**Task data:**
_ _ _ _ _ _ _
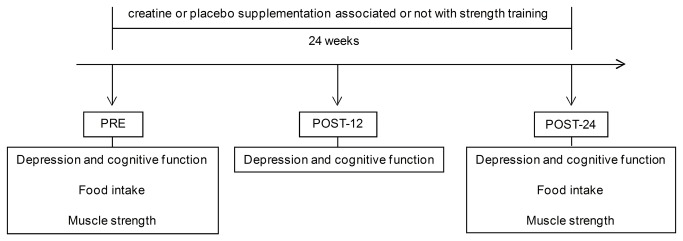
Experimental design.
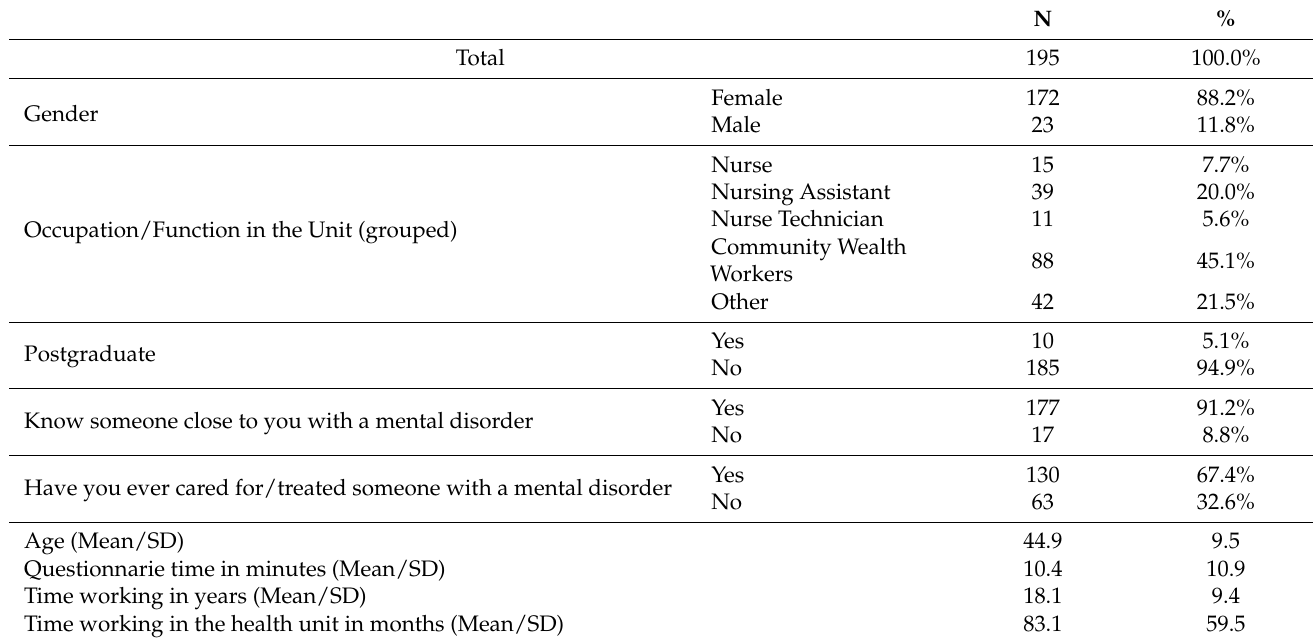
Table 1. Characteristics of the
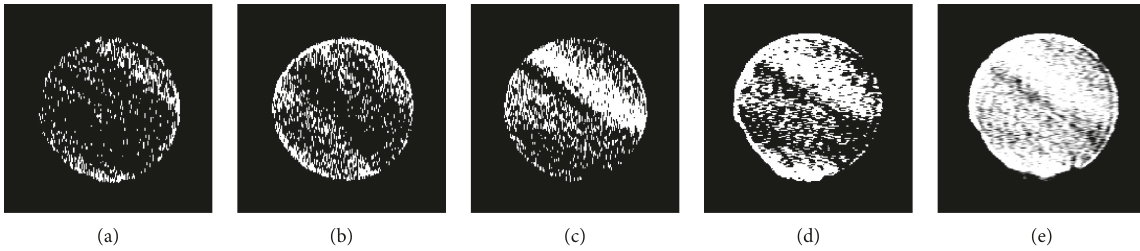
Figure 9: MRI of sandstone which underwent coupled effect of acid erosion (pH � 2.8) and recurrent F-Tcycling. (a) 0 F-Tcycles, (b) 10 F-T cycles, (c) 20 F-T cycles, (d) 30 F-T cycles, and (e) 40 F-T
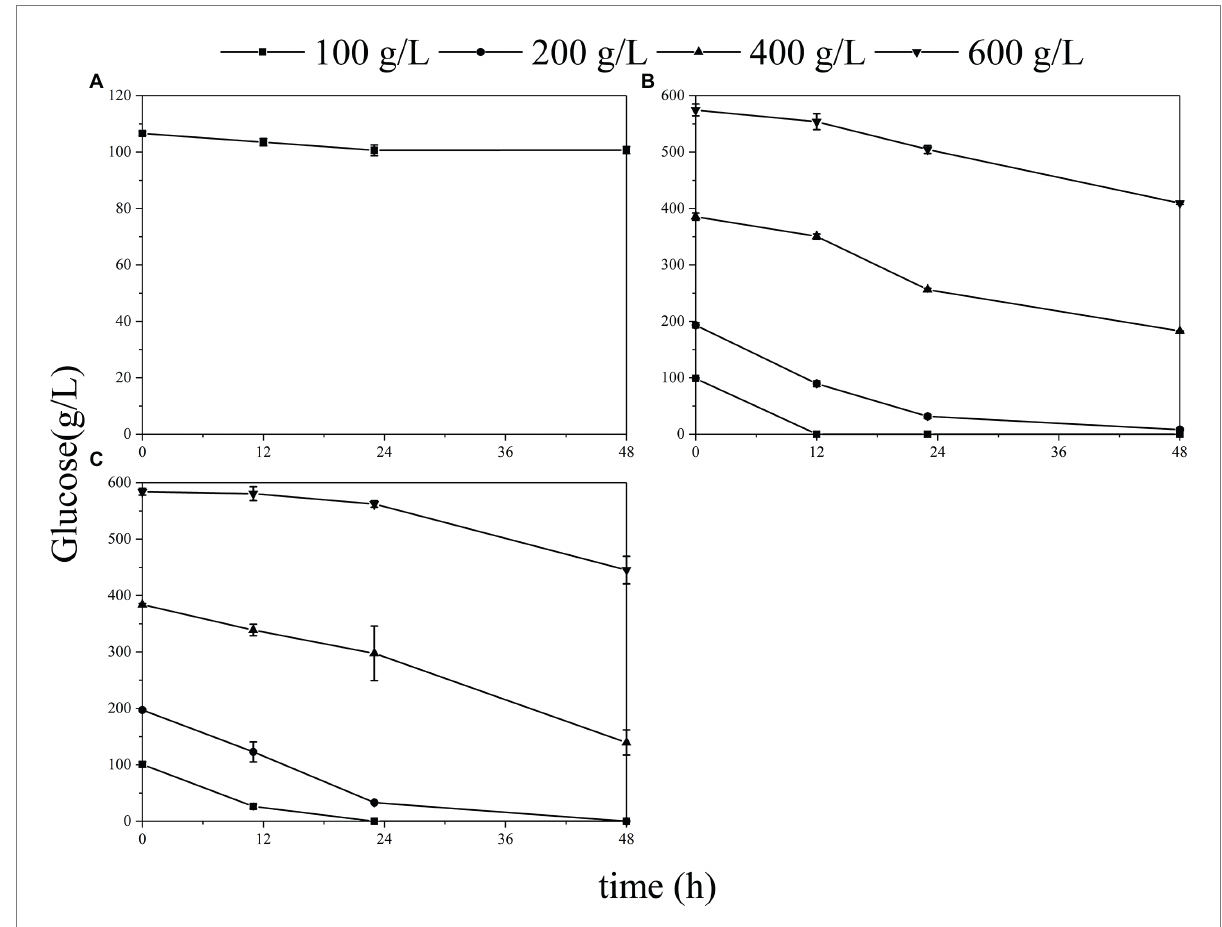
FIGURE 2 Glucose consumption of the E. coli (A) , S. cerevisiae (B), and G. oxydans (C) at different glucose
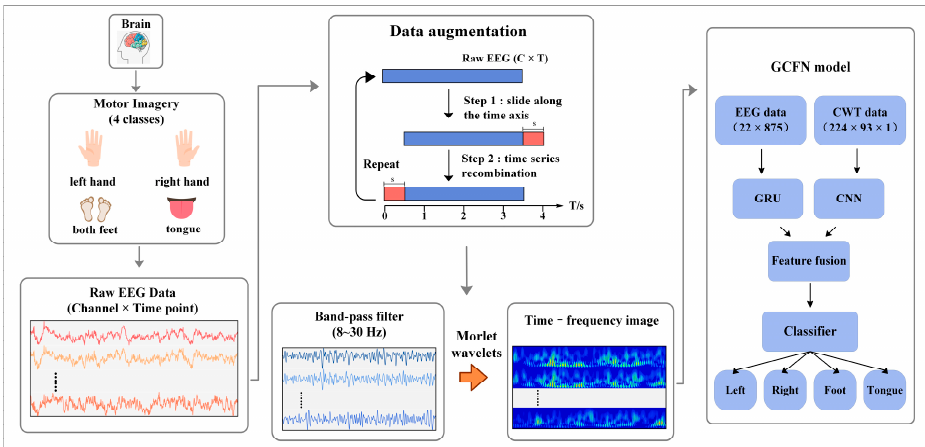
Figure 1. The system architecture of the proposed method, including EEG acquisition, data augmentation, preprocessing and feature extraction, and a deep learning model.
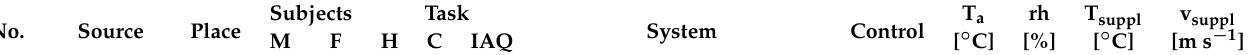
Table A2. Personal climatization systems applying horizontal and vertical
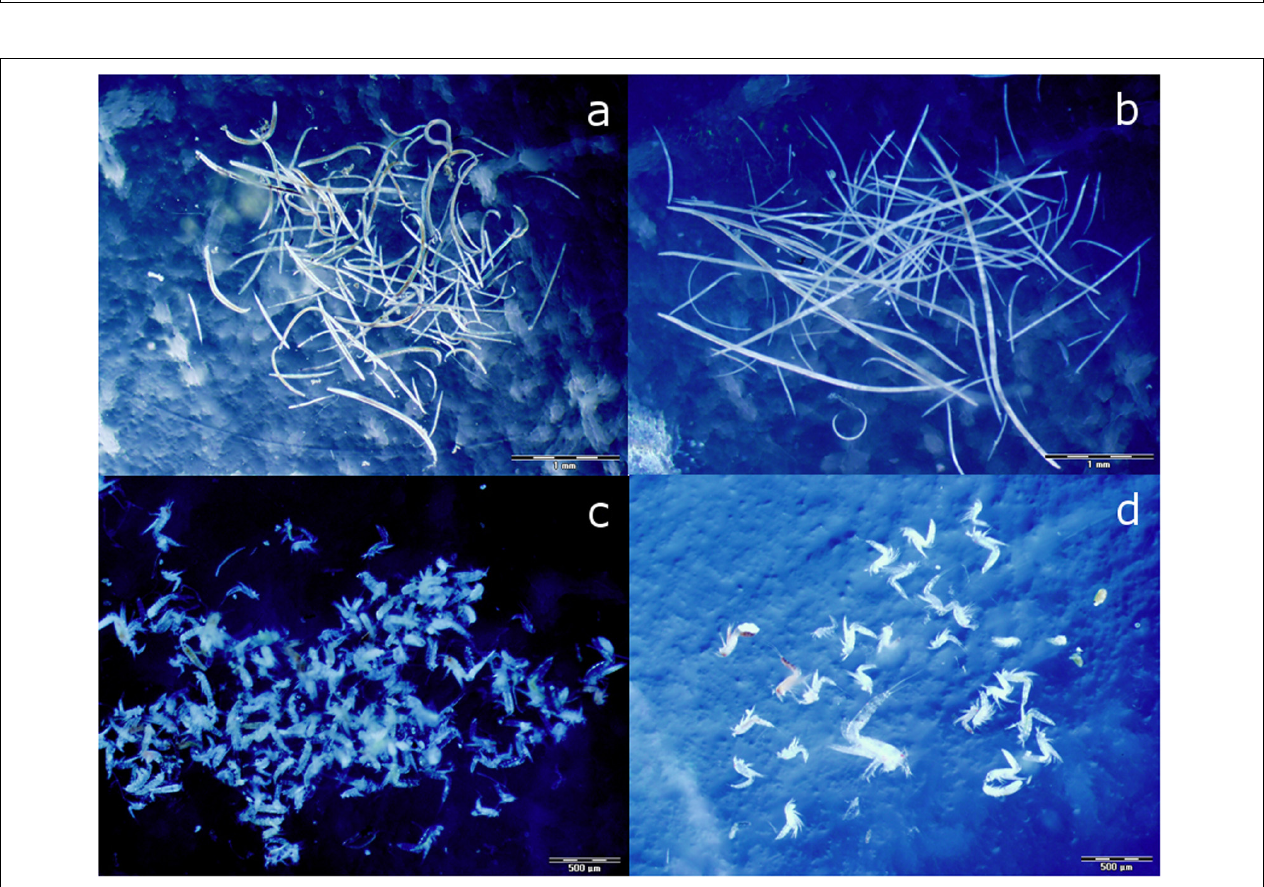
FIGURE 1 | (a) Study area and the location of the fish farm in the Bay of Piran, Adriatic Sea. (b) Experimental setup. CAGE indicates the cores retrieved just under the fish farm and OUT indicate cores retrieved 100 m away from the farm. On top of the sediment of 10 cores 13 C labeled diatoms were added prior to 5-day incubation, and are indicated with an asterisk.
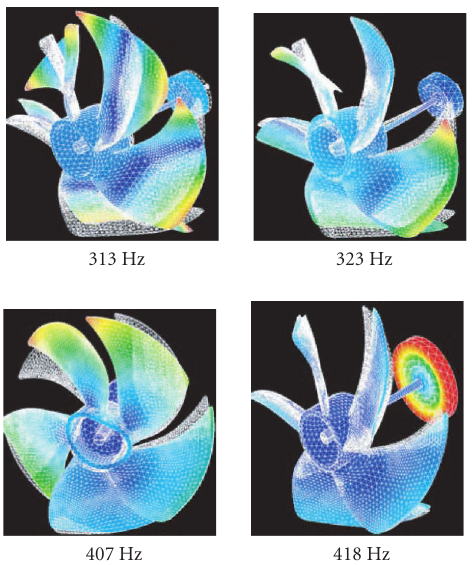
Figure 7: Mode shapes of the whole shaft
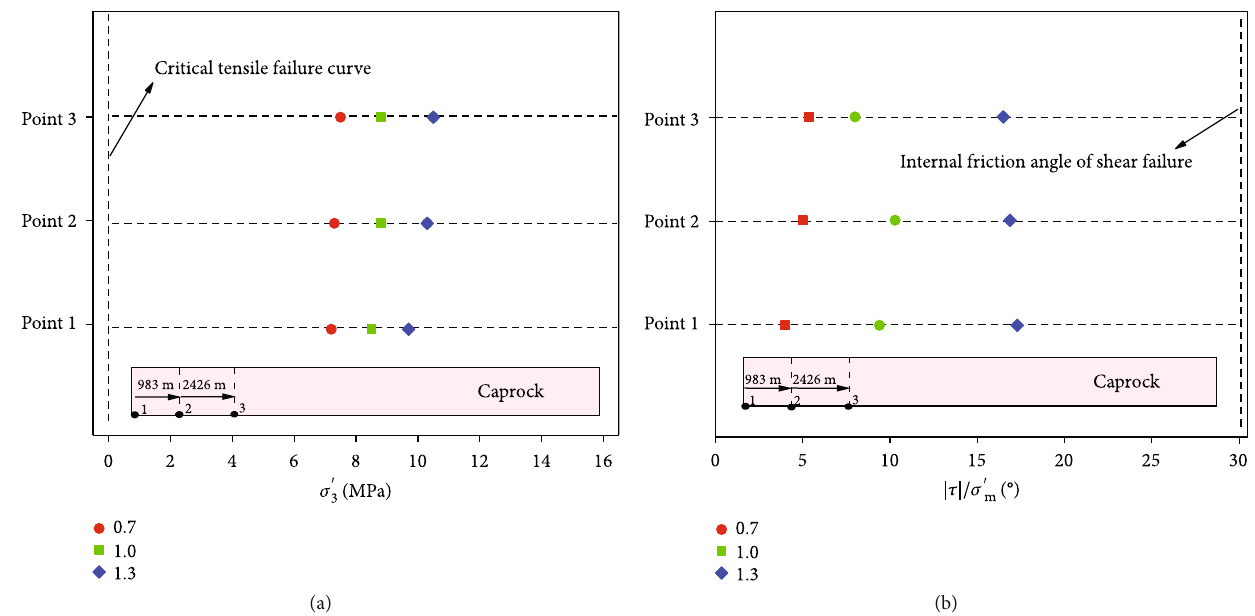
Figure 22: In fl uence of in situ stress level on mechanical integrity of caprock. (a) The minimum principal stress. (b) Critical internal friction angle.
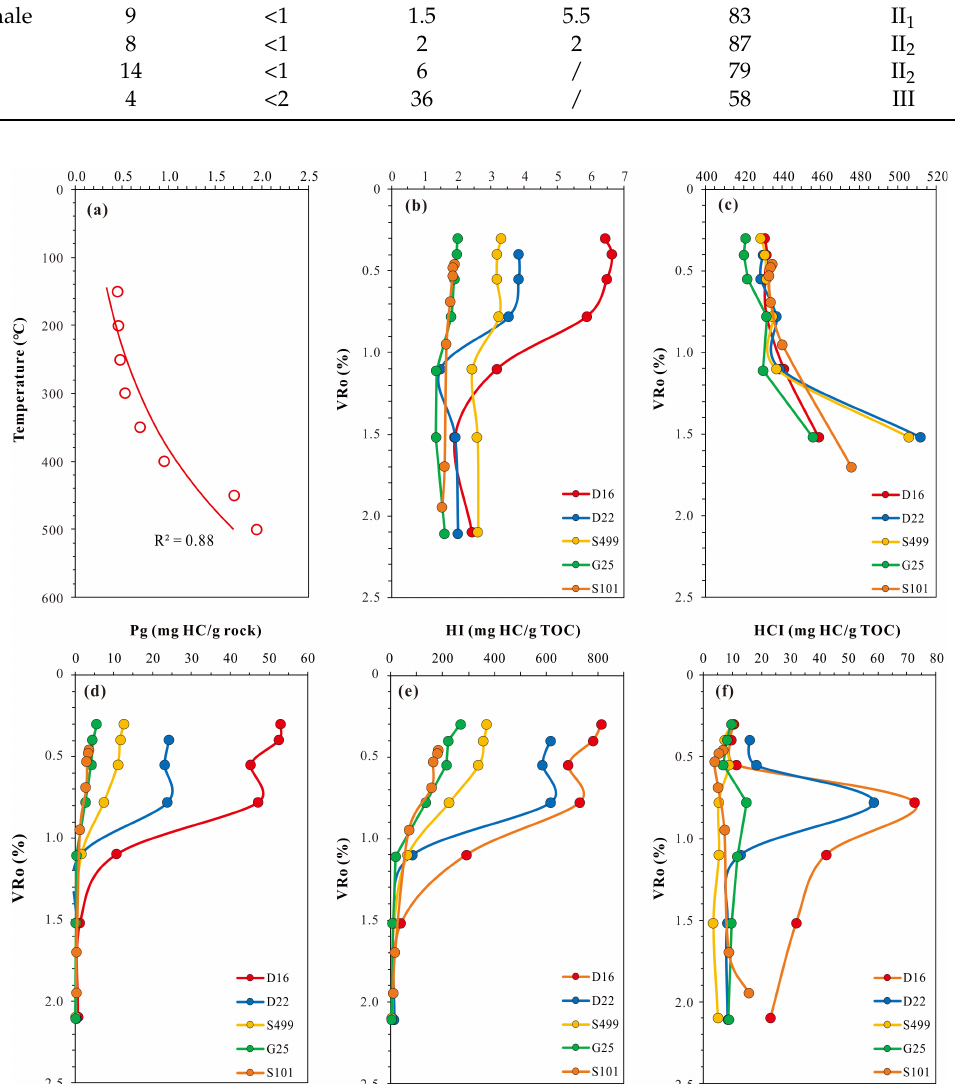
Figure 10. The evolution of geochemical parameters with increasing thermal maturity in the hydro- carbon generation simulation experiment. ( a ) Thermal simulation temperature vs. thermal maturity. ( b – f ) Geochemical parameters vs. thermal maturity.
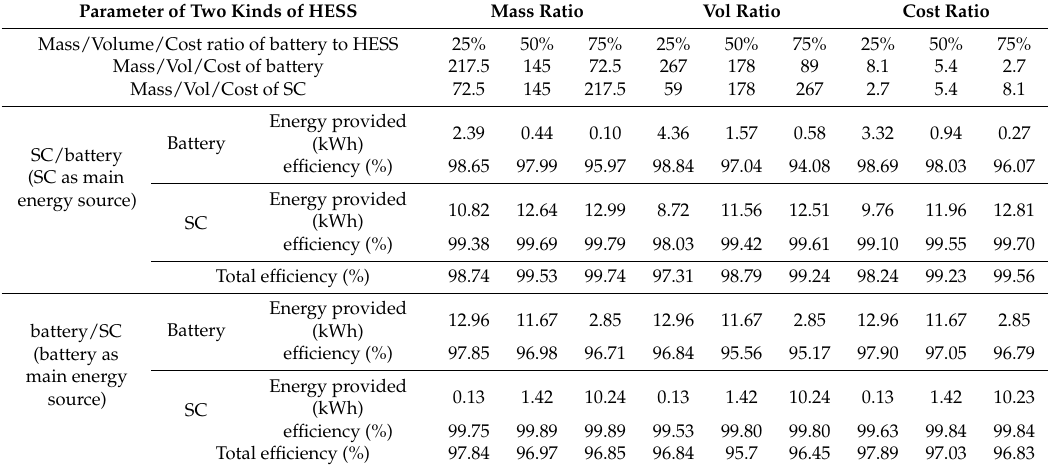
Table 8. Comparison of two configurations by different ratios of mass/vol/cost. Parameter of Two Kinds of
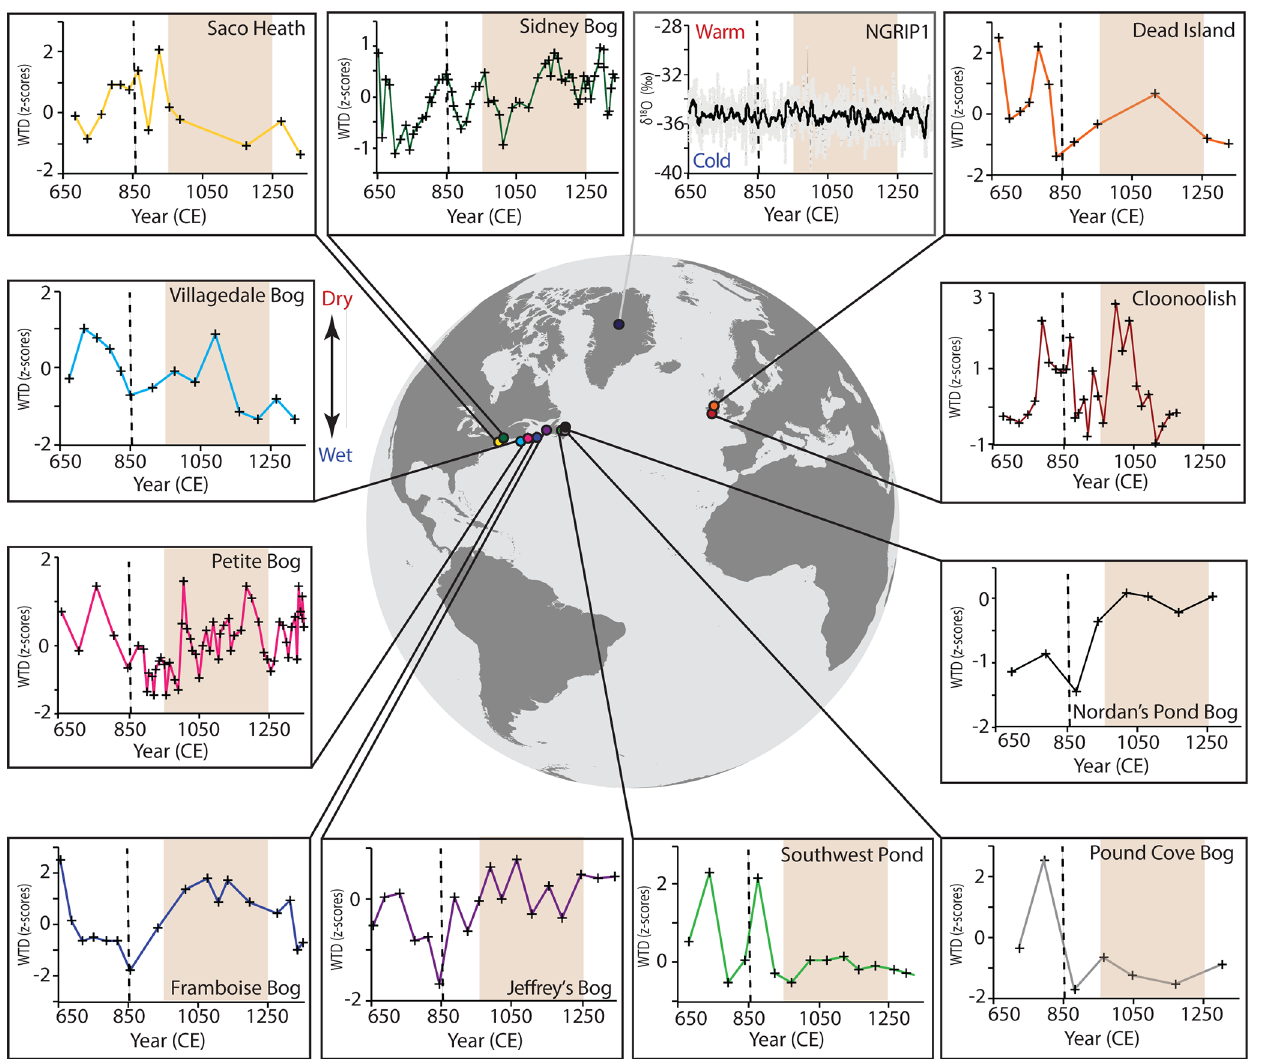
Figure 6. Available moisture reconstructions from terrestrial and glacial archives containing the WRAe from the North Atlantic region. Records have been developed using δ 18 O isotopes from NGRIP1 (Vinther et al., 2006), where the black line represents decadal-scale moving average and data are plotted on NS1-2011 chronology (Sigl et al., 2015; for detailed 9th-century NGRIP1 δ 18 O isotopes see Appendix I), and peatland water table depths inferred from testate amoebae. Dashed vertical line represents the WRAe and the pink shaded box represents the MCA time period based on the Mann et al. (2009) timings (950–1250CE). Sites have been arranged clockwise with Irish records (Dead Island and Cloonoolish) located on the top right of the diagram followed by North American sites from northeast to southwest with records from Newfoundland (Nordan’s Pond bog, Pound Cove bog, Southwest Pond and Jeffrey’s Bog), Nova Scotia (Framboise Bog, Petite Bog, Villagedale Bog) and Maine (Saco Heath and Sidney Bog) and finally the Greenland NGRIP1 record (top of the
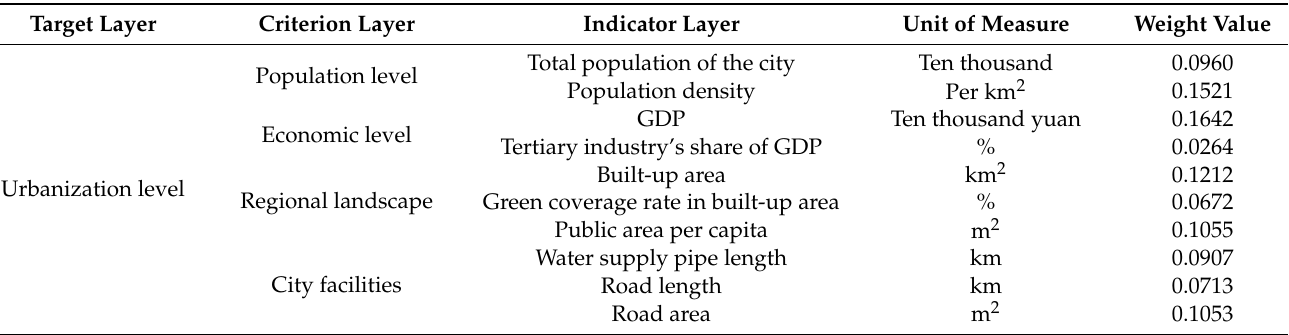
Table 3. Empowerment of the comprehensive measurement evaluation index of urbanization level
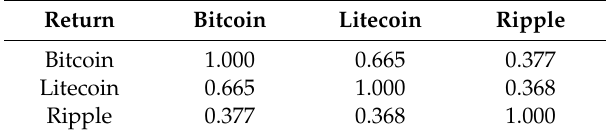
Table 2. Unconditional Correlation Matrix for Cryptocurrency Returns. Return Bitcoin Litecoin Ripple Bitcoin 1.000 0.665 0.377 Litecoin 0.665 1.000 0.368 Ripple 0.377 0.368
_ _ _ _ _ _ _
**What you should do:**
Output the data above exactly, excluding images.

**Written response:**
Experimental design.
Table 1. Characteristics of the
Figure 9: MRI of sandstone which underwent coupled effect of acid erosion (pH � 2.8) and recurrent F-Tcycling. (a) 0 F-Tcycles, (b) 10 F-T cycles, (c) 20 F-T cycles, (d) 30 F-T cycles, and (e) 40 F-T
FIGURE 2 Glucose consumption of the E. coli (A) , S. cerevisiae (B), and G. oxydans (C) at different glucose
Figure 1. The system architecture of the proposed method, including EEG acquisition, data augmentation, preprocessing and feature extraction, and a deep learning model.
Table A2. Personal climatization systems applying horizontal and vertical
FIGURE 1 | (a) Study area and the location of the fish farm in the Bay of Piran, Adriatic Sea. (b) Experimental setup. CAGE indicates the cores retrieved just under the fish farm and OUT indicate cores retrieved 100 m away from the farm. On top of the sediment of 10 cores 13 C labeled diatoms were added prior to 5-day incubation, and are indicated with an asterisk.
Figure 7: Mode shapes of the whole shaft
Figure 22: In fl uence of in situ stress level on mechanical integrity of caprock. (a) The minimum principal stress. (b) Critical internal friction angle.
Figure 10. The evolution of geochemical parameters with increasing thermal maturity in the hydro- carbon generation simulation experiment. ( a ) Thermal simulation temperature vs. thermal maturity. ( b – f ) Geochemical parameters vs. thermal maturity.
Table 8. Comparison of two configurations by different ratios of mass/vol/cost. Parameter of Two Kinds of
Figure 6. Available moisture reconstructions from terrestrial and glacial archives containing the WRAe from the North Atlantic region. Records have been developed using δ 18 O isotopes from NGRIP1 (Vinther et al., 2006), where the black line represents decadal-scale moving average and data are plotted on NS1-2011 chronology (Sigl et al., 2015; for detailed 9th-century NGRIP1 δ 18 O isotopes see Appendix I), and peatland water table depths inferred from testate amoebae. Dashed vertical line represents the WRAe and the pink shaded box represents the MCA time period based on the Mann et al. (2009) timings (950–1250CE). Sites have been arranged clockwise with Irish records (Dead Island and Cloonoolish) located on the top right of the diagram followed by North American sites from northeast to southwest with records from Newfoundland (Nordan’s Pond bog, Pound Cove bog, Southwest Pond and Jeffrey’s Bog), Nova Scotia (Framboise Bog, Petite Bog, Villagedale Bog) and Maine (Saco Heath and Sidney Bog) and finally the Greenland NGRIP1 record (top of the
Table 3. Empowerment of the comprehensive measurement evaluation index of urbanization level
Table 2. Unconditional Correlation Matrix for Cryptocurrency Returns. Return Bitcoin Litecoin Ripple Bitcoin 1.000 0.665 0.377 Litecoin 0.665 1.000 0.368 Ripple 0.377 0.368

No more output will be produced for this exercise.